Exercise goal ::
Below are some records; copy them word for word and drop the pictures.

Items from a dataset ::
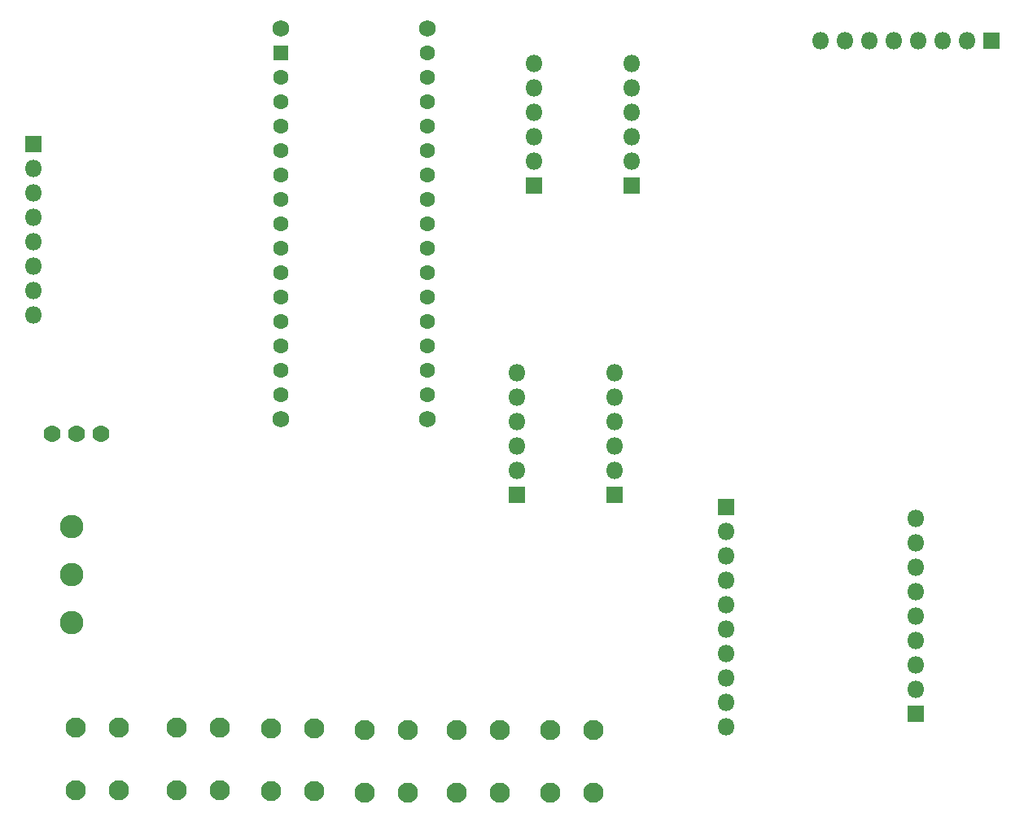
<source format=gbr>
%TF.GenerationSoftware,KiCad,Pcbnew,5.1.6-c6e7f7d~87~ubuntu20.04.1*%
%TF.CreationDate,2020-11-11T00:28:39-05:00*%
%TF.ProjectId,radio,72616469-6f2e-46b6-9963-61645f706362,rev?*%
%TF.SameCoordinates,Original*%
%TF.FileFunction,Soldermask,Top*%
%TF.FilePolarity,Negative*%
%FSLAX46Y46*%
G04 Gerber Fmt 4.6, Leading zero omitted, Abs format (unit mm)*
G04 Created by KiCad (PCBNEW 5.1.6-c6e7f7d~87~ubuntu20.04.1) date 2020-11-11 00:28:39*
%MOMM*%
%LPD*%
G01*
G04 APERTURE LIST*
%ADD10O,1.800000X1.800000*%
%ADD11R,1.800000X1.800000*%
%ADD12R,1.608000X1.608000*%
%ADD13C,1.608000*%
%ADD14C,1.751000*%
%ADD15C,2.440000*%
%ADD16C,1.776400*%
%ADD17C,2.100000*%
G04 APERTURE END LIST*
D10*
%TO.C,U5*%
X106772000Y-56008000D03*
X106772000Y-63628000D03*
X106772000Y-66168000D03*
X106772000Y-58548000D03*
D11*
X106772000Y-68708000D03*
D10*
X106772000Y-61088000D03*
X116937000Y-56008000D03*
X116937000Y-58548000D03*
X116937000Y-61088000D03*
X116937000Y-63628000D03*
X116937000Y-66168000D03*
D11*
X116937000Y-68708000D03*
%TD*%
D12*
%TO.C,U1*%
X80391000Y-54864000D03*
D13*
X80391000Y-57404000D03*
X80391000Y-59944000D03*
X80391000Y-62484000D03*
X80391000Y-65024000D03*
X80391000Y-67564000D03*
X80391000Y-70104000D03*
X80391000Y-72644000D03*
X80391000Y-75184000D03*
X80391000Y-77724000D03*
X80391000Y-80264000D03*
X80391000Y-82804000D03*
X80391000Y-85344000D03*
X80391000Y-87884000D03*
X80391000Y-90424000D03*
X95631000Y-90424000D03*
X95631000Y-87884000D03*
X95631000Y-85344000D03*
X95631000Y-82804000D03*
X95631000Y-80264000D03*
X95631000Y-77724000D03*
X95631000Y-75184000D03*
X95631000Y-72644000D03*
X95631000Y-70104000D03*
X95631000Y-67564000D03*
X95631000Y-65024000D03*
X95631000Y-62484000D03*
X95631000Y-59944000D03*
X95631000Y-57404000D03*
X95631000Y-54864000D03*
D14*
X80391000Y-92964000D03*
X95631000Y-92964000D03*
X80391000Y-52324000D03*
X95631000Y-52324000D03*
%TD*%
D15*
%TO.C,RV1*%
X58674000Y-104140000D03*
X58674000Y-109140000D03*
X58674000Y-114140000D03*
%TD*%
D10*
%TO.C,U8*%
X136510000Y-53624000D03*
X139050000Y-53624000D03*
X141590000Y-53624000D03*
X144130000Y-53624000D03*
X146670000Y-53624000D03*
X149210000Y-53624000D03*
X151750000Y-53624000D03*
D11*
X154290000Y-53624000D03*
%TD*%
D10*
%TO.C,U7*%
X126749000Y-124998000D03*
X126749000Y-122458000D03*
X126749000Y-119918000D03*
X126749000Y-117378000D03*
X126749000Y-114838000D03*
X126749000Y-112298000D03*
X126749000Y-109758000D03*
X126749000Y-107218000D03*
X126749000Y-104678000D03*
D11*
X126749000Y-102138000D03*
%TD*%
D10*
%TO.C,U6*%
X146445000Y-103361000D03*
X146445000Y-105901000D03*
X146445000Y-108441000D03*
X146445000Y-110981000D03*
X146445000Y-113521000D03*
X146445000Y-116061000D03*
X146445000Y-118601000D03*
X146445000Y-121141000D03*
D11*
X146445000Y-123681000D03*
%TD*%
D10*
%TO.C,U4*%
X104994000Y-88139000D03*
X104994000Y-95759000D03*
X104994000Y-98299000D03*
X104994000Y-90679000D03*
D11*
X104994000Y-100839000D03*
D10*
X104994000Y-93219000D03*
X115159000Y-88139000D03*
X115159000Y-90679000D03*
X115159000Y-93219000D03*
X115159000Y-95759000D03*
X115159000Y-98299000D03*
D11*
X115159000Y-100839000D03*
%TD*%
D10*
%TO.C,U2*%
X54640000Y-82183000D03*
X54640000Y-79643000D03*
X54640000Y-77103000D03*
X54640000Y-74563000D03*
X54640000Y-72023000D03*
X54640000Y-69483000D03*
X54640000Y-66943000D03*
D11*
X54640000Y-64403000D03*
%TD*%
D16*
%TO.C,SW7*%
X61722000Y-94488000D03*
X56642000Y-94488000D03*
X59182000Y-94488000D03*
%TD*%
D17*
%TO.C,SW6*%
X108458000Y-125326000D03*
X112958000Y-125326000D03*
X108458000Y-131826000D03*
X112958000Y-131826000D03*
%TD*%
%TO.C,SW5*%
X98679000Y-125326000D03*
X103179000Y-125326000D03*
X98679000Y-131826000D03*
X103179000Y-131826000D03*
%TD*%
%TO.C,SW4*%
X89154000Y-125326000D03*
X93654000Y-125326000D03*
X89154000Y-131826000D03*
X93654000Y-131826000D03*
%TD*%
%TO.C,SW3*%
X79375000Y-125199000D03*
X83875000Y-125199000D03*
X79375000Y-131699000D03*
X83875000Y-131699000D03*
%TD*%
%TO.C,SW2*%
X69596000Y-125072000D03*
X74096000Y-125072000D03*
X69596000Y-131572000D03*
X74096000Y-131572000D03*
%TD*%
%TO.C,SW1*%
X59055000Y-125072000D03*
X63555000Y-125072000D03*
X59055000Y-131572000D03*
X63555000Y-131572000D03*
%TD*%
M02*

</source>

Response ::
<source format=gbr>
%TF.GenerationSoftware,KiCad,Pcbnew,5.1.6-c6e7f7d~87~ubuntu20.04.1*%
%TF.CreationDate,2020-11-11T00:28:39-05:00*%
%TF.ProjectId,radio,72616469-6f2e-46b6-9963-61645f706362,rev?*%
%TF.SameCoordinates,Original*%
%TF.FileFunction,Soldermask,Top*%
%TF.FilePolarity,Negative*%
%FSLAX46Y46*%
G04 Gerber Fmt 4.6, Leading zero omitted, Abs format (unit mm)*
G04 Created by KiCad (PCBNEW 5.1.6-c6e7f7d~87~ubuntu20.04.1) date 2020-11-11 00:28:39*
%MOMM*%
%LPD*%
G01*
G04 APERTURE LIST*
%ADD10O,1.800000X1.800000*%
%ADD11R,1.800000X1.800000*%
%ADD12R,1.608000X1.608000*%
%ADD13C,1.608000*%
%ADD14C,1.751000*%
%ADD15C,2.440000*%
%ADD16C,1.776400*%
%ADD17C,2.100000*%
G04 APERTURE END LIST*
D10*
%TO.C,U5*%
X106772000Y-56008000D03*
X106772000Y-63628000D03*
X106772000Y-66168000D03*
X106772000Y-58548000D03*
D11*
X106772000Y-68708000D03*
D10*
X106772000Y-61088000D03*
X116937000Y-56008000D03*
X116937000Y-58548000D03*
X116937000Y-61088000D03*
X116937000Y-63628000D03*
X116937000Y-66168000D03*
D11*
X116937000Y-68708000D03*
%TD*%
D12*
%TO.C,U1*%
X80391000Y-54864000D03*
D13*
X80391000Y-57404000D03*
X80391000Y-59944000D03*
X80391000Y-62484000D03*
X80391000Y-65024000D03*
X80391000Y-67564000D03*
X80391000Y-70104000D03*
X80391000Y-72644000D03*
X80391000Y-75184000D03*
X80391000Y-77724000D03*
X80391000Y-80264000D03*
X80391000Y-82804000D03*
X80391000Y-85344000D03*
X80391000Y-87884000D03*
X80391000Y-90424000D03*
X95631000Y-90424000D03*
X95631000Y-87884000D03*
X95631000Y-85344000D03*
X95631000Y-82804000D03*
X95631000Y-80264000D03*
X95631000Y-77724000D03*
X95631000Y-75184000D03*
X95631000Y-72644000D03*
X95631000Y-70104000D03*
X95631000Y-67564000D03*
X95631000Y-65024000D03*
X95631000Y-62484000D03*
X95631000Y-59944000D03*
X95631000Y-57404000D03*
X95631000Y-54864000D03*
D14*
X80391000Y-92964000D03*
X95631000Y-92964000D03*
X80391000Y-52324000D03*
X95631000Y-52324000D03*
%TD*%
D15*
%TO.C,RV1*%
X58674000Y-104140000D03*
X58674000Y-109140000D03*
X58674000Y-114140000D03*
%TD*%
D10*
%TO.C,U8*%
X136510000Y-53624000D03*
X139050000Y-53624000D03*
X141590000Y-53624000D03*
X144130000Y-53624000D03*
X146670000Y-53624000D03*
X149210000Y-53624000D03*
X151750000Y-53624000D03*
D11*
X154290000Y-53624000D03*
%TD*%
D10*
%TO.C,U7*%
X126749000Y-124998000D03*
X126749000Y-122458000D03*
X126749000Y-119918000D03*
X126749000Y-117378000D03*
X126749000Y-114838000D03*
X126749000Y-112298000D03*
X126749000Y-109758000D03*
X126749000Y-107218000D03*
X126749000Y-104678000D03*
D11*
X126749000Y-102138000D03*
%TD*%
D10*
%TO.C,U6*%
X146445000Y-103361000D03*
X146445000Y-105901000D03*
X146445000Y-108441000D03*
X146445000Y-110981000D03*
X146445000Y-113521000D03*
X146445000Y-116061000D03*
X146445000Y-118601000D03*
X146445000Y-121141000D03*
D11*
X146445000Y-123681000D03*
%TD*%
D10*
%TO.C,U4*%
X104994000Y-88139000D03*
X104994000Y-95759000D03*
X104994000Y-98299000D03*
X104994000Y-90679000D03*
D11*
X104994000Y-100839000D03*
D10*
X104994000Y-93219000D03*
X115159000Y-88139000D03*
X115159000Y-90679000D03*
X115159000Y-93219000D03*
X115159000Y-95759000D03*
X115159000Y-98299000D03*
D11*
X115159000Y-100839000D03*
%TD*%
D10*
%TO.C,U2*%
X54640000Y-82183000D03*
X54640000Y-79643000D03*
X54640000Y-77103000D03*
X54640000Y-74563000D03*
X54640000Y-72023000D03*
X54640000Y-69483000D03*
X54640000Y-66943000D03*
D11*
X54640000Y-64403000D03*
%TD*%
D16*
%TO.C,SW7*%
X61722000Y-94488000D03*
X56642000Y-94488000D03*
X59182000Y-94488000D03*
%TD*%
D17*
%TO.C,SW6*%
X108458000Y-125326000D03*
X112958000Y-125326000D03*
X108458000Y-131826000D03*
X112958000Y-131826000D03*
%TD*%
%TO.C,SW5*%
X98679000Y-125326000D03*
X103179000Y-125326000D03*
X98679000Y-131826000D03*
X103179000Y-131826000D03*
%TD*%
%TO.C,SW4*%
X89154000Y-125326000D03*
X93654000Y-125326000D03*
X89154000Y-131826000D03*
X93654000Y-131826000D03*
%TD*%
%TO.C,SW3*%
X79375000Y-125199000D03*
X83875000Y-125199000D03*
X79375000Y-131699000D03*
X83875000Y-131699000D03*
%TD*%
%TO.C,SW2*%
X69596000Y-125072000D03*
X74096000Y-125072000D03*
X69596000Y-131572000D03*
X74096000Y-131572000D03*
%TD*%
%TO.C,SW1*%
X59055000Y-125072000D03*
X63555000Y-125072000D03*
X59055000Y-131572000D03*
X63555000Y-131572000D03*
%TD*%
M02*

</source>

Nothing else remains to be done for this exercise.